A bad actor can pretend to be someone else by imitating their physical features. Sometimes, biometric authentication systems can be spoofed by such imitations. It can involve holding a high-resolution picture of the genuine user in front of the sensor or wearing meticulously designed masks. 

In 2014, a German hacker, Jan Krissler, used a few photographs, including a press photo, to reverse engineer the fingerprints of the then-German minister of defence, Ursula von der Leyen

Replay attacks

It occurs when a hacker steals an individual’s biometric data in template form as it is transmitted through a network. The hacker can then use the stolen data to impersonate the genuine user and get unauthorized access.

Common disadvantages of biometric authentication

We have already discussed the possibility of attacks against biometric passwords. Even if such attacks are thwarted by particular liveness detector enable systems, other issues challenge the absoluteness of biometric security.

It’s unchangeable

Even if a user’s biometric data is compromised, they cannot change it.
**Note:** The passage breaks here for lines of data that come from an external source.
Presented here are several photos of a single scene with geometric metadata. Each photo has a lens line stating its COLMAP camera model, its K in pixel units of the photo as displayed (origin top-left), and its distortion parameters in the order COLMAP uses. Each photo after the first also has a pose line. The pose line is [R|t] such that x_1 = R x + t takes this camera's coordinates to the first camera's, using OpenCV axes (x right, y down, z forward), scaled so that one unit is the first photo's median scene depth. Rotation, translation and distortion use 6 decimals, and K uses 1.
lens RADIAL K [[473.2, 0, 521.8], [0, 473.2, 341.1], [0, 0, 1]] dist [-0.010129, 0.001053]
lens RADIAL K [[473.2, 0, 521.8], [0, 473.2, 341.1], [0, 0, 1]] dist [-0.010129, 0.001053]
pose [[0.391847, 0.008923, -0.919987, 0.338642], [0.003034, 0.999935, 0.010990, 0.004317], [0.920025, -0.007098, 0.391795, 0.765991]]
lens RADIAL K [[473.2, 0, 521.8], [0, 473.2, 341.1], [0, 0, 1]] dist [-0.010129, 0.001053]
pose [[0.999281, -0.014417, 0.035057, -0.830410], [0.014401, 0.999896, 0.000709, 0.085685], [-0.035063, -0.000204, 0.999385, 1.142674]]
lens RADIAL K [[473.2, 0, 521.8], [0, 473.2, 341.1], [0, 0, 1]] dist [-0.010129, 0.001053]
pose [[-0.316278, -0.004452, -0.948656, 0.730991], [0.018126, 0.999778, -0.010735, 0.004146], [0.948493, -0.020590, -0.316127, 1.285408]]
In fact, it somewhat resembles using the same password for every account without ever resetting them. This has always been a significant argument against biometric authentication. Nevertheless, the concept of cancellable biometrics is being actively explored by scientists to redress this issue.    

False positives/negatives

Unlike passwords or pins, biometric authentication features a level of fault tolerance. The data captured by biometric sensors can vary based on the conditions in which they are captured. The slightest variation in captured data reflects in the numeric information or code associated with it. 

The systems are programmed to look for a certain level of likeness between the stored and the captured codes. Hence, it has a range of acceptable inputs and leaves room for both false positives (where unauthorized actors are granted access) and false negatives (where authorized users are denied access).

These disadvantages establish that biometric authentication is not ready to replace password-based authentication. Instead, it can be used as an excellent additional factor in password security.  

Biometrics in multifactor authentication

Multifactor authentication and some two-factor authentication systems use biometric information to authenticate an individual’s identity. While biometric data can be insufficient in its security, if used by itself, combined with a strong password, it can become incredibly strong.

Cybersecurity is a vast discipline, and many factors contribute to an organization’s security posture. However, companies that use a dedicated business password manager with biometric authentication are virtually impenetrable when it comes to password security. These password managers create, encrypt, store, and periodically reset passwords, making it extremely difficult for attackers to gain access to accounts.

Additionally, the auditability features of these password managers allow organizations to track and monitor password usage, which can help to identify and mitigate security risks.

To learn more about how to improve your password security, please visit our blog post: Advanced Password Management Techniques: The Pillars of Password Security.


3 Frequently Asked Questions about Biometrics 

Which is safer: Biometrics or Text-based Passwords?

Biometrics are safer than text-based passwords on their own, at least from a simplistic, high-level point of view. 

In real-time use cases, a number of factors other than the passwords themselves weigh in to determine the level of security, including but not limited to the quality of encryption, the database architecture, and something as simple as the length of a text-based password. 

Can biometrics replace password authentication?

No, biometrics cannot replace password authentication because devices and systems will have to depend on passwords or patterns as a fallback mechanism when the biometric authentication system falters. 

Can biometric passwords be hacked?

Yes. Almost all kinds of biometric passwords can be stolen, hacked, or manipulated.

Presentation attacks and replay attacks have been used to hack biometric authentication systems for years. Now, digital injection attacks are used to spoof motion and liveliness detectors. In fact, digital injection face swap attacks increased by 295% between the first half and the second half of 2022.